■ ACTIVITY
Could you say how many lines in the entries contain the string "environ"? Give only that number.

Dataset items:
────────

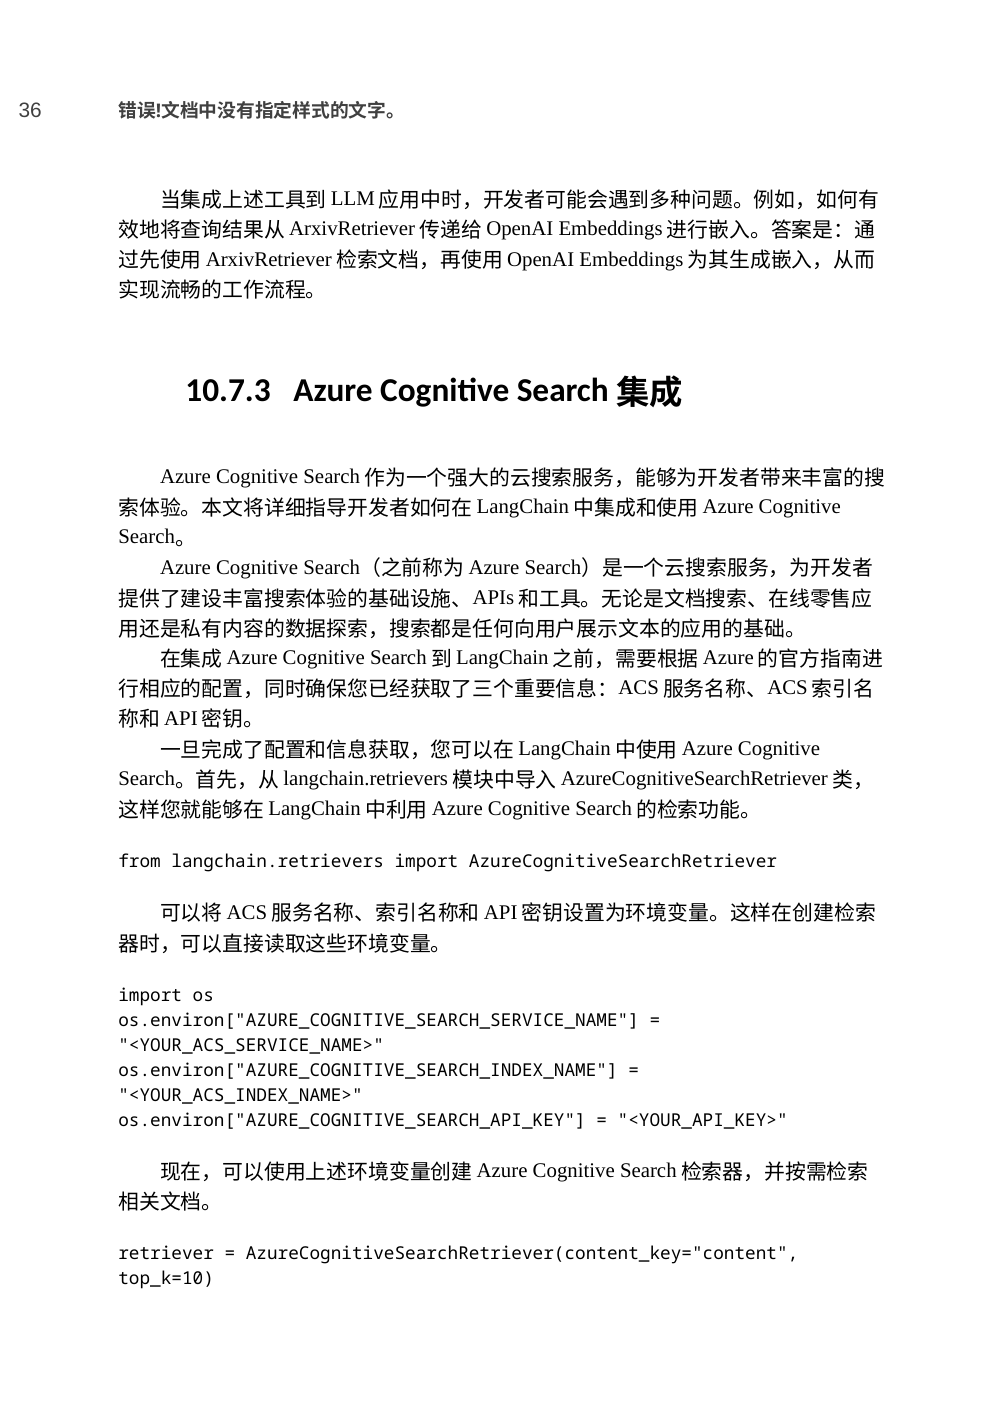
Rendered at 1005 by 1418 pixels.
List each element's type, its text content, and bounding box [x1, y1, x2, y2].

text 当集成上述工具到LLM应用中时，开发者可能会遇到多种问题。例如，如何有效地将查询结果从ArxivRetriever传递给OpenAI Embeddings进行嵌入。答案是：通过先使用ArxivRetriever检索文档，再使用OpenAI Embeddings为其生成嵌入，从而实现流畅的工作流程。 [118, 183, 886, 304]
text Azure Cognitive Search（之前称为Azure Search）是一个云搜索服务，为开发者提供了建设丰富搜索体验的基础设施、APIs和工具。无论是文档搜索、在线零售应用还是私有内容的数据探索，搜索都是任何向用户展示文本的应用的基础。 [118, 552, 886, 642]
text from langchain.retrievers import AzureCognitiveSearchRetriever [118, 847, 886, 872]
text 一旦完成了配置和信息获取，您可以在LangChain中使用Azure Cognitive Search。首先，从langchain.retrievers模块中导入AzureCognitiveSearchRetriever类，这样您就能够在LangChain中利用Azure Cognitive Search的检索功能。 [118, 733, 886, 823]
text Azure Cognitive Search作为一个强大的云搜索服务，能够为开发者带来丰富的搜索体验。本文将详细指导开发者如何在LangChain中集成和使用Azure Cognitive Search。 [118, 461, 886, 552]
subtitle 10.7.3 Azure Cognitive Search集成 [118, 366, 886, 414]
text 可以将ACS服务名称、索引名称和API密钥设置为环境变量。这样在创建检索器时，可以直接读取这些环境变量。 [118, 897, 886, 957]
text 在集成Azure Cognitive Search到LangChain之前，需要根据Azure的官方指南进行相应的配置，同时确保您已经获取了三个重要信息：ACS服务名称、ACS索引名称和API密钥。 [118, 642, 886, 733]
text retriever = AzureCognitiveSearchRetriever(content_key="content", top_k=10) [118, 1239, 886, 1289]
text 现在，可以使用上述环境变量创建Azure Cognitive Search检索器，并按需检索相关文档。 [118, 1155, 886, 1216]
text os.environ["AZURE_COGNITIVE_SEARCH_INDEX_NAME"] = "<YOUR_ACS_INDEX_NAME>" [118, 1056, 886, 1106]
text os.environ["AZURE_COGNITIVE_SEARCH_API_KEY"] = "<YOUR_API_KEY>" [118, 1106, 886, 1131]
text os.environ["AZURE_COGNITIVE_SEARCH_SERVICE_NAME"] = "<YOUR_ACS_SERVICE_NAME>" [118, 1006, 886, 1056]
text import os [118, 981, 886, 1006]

────────

■ RESPONSE
3